Negotiations were nearly closed with the Carnegie corporation of New York by which the city was to receive $50,000 for a Carnegie library. Mrs. Bellamy had given the site and asked that a nameplate bearing her brother's name be placed inside the building. This is said to have been objected to by the Carnegie corporation, so Mrs. Bellamy, who is an invalid, decided not only to give the site but money with which to build a "Washington library" and "cut loose" from the Carnegie fund...
It was Mrs. Bellamy's wish to have her funeral conducted within the walls of the library she helped bring to Macon. She passed away the morning of 12 January 1925. Her body lie in state at a local funeral chapel from 5 pm the evening of her death until 10:00 the next morning. It was then moved to Washington Memorial Library.  An article on the front page of the 14 January 1925 Macon Telegraph tells it this way:
Funeral services for Mrs. Bellamy, whose death occurred early Monday morning at the Macon Hospital, after a prolonged illness, were conducted at noon yesterday from the Washington Memorial Library, which she built and donated to the City of Macon as a memorial to her brother, Hugh Vernon Washington.

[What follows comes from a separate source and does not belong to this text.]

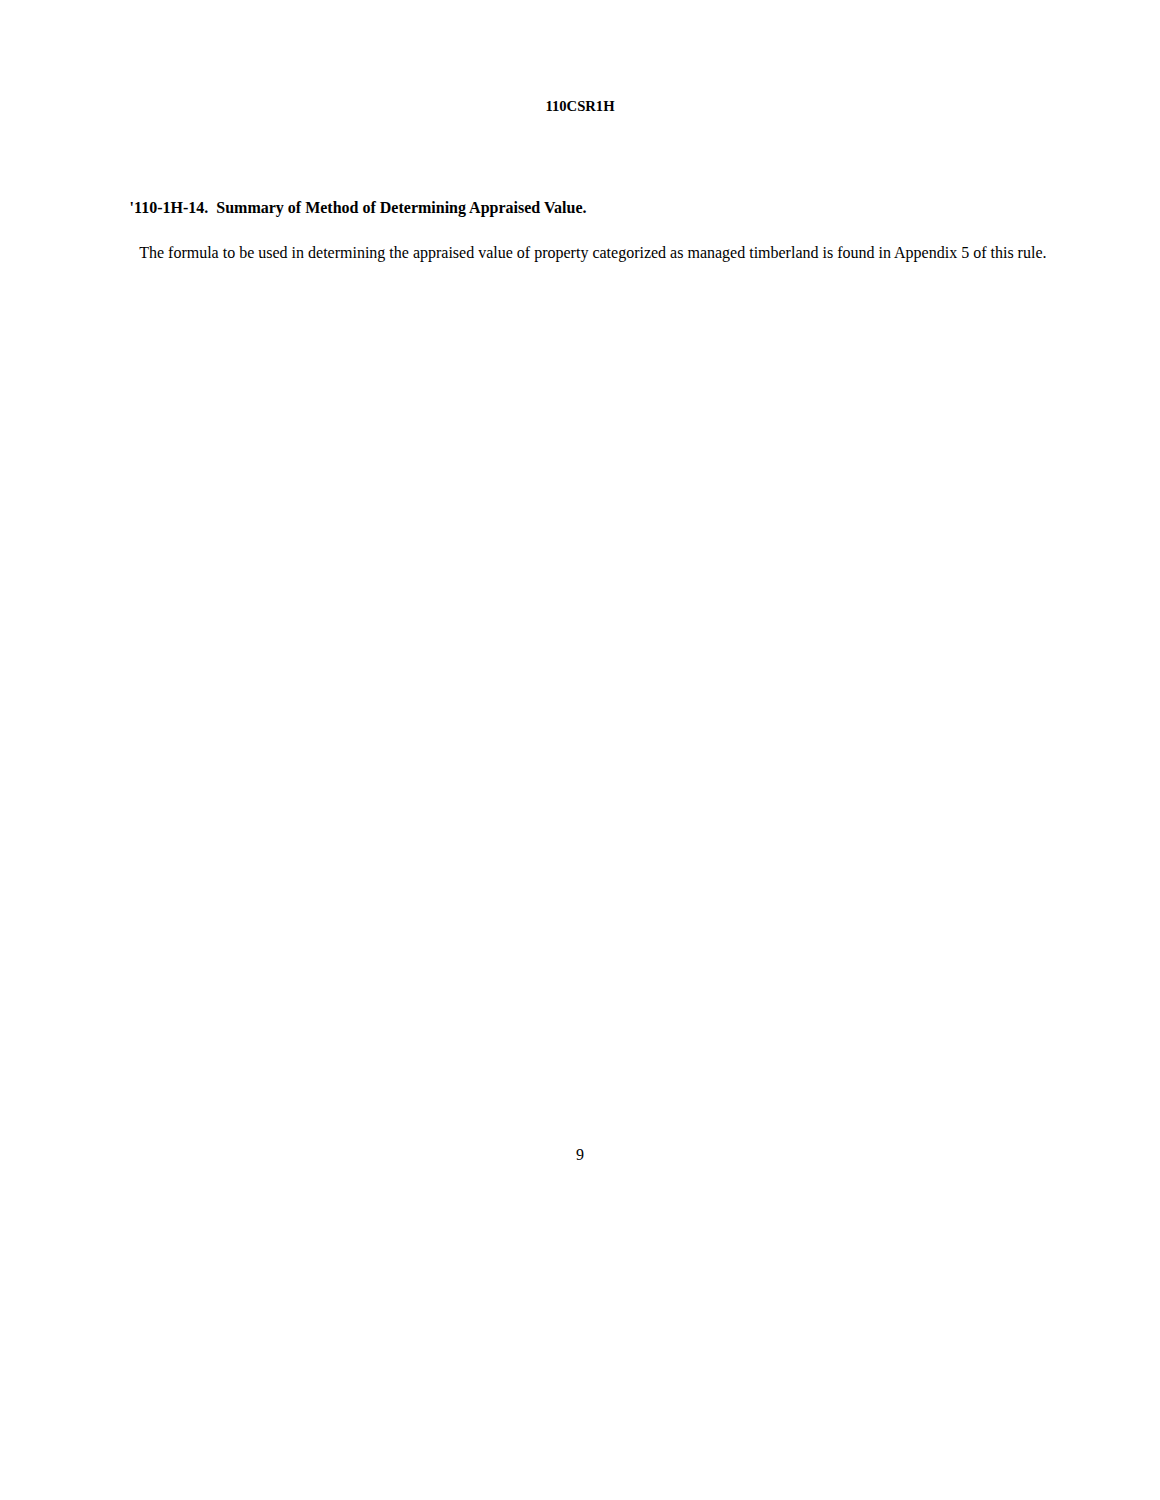110CSR1H
'110-1H-14. Summary of Method of Determining Appraised Value.
The formula to be used in determining the appraised value of property categorized as managed timberland is found in Appendix 5 of this rule.
9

The funeral service, which was simple in every respect, was attended by hundreds of persons from every walk of life. The last rites were conducted by the Rev. Charles H. Lee, rector of St. Paul's Episcopal Church. Interment was in Rose Hill Cemetery.

The body lay in state at Burghard's Chapel from 5 o'clock Monday afternoon until 10 o'clock yesterday morning, where it was viewed by hundreds of persons.

The body was removed in simple procession from Washington Memorial Library to Rose Hill Cemetery...
The bottom of Ellen Clayton Washington Bellamy's ledger marker reads, "Forti Et Fideli. In the end, thou shalt be all in all & I in thee forever." Forti Et Fideli translates to Strong and Faithful.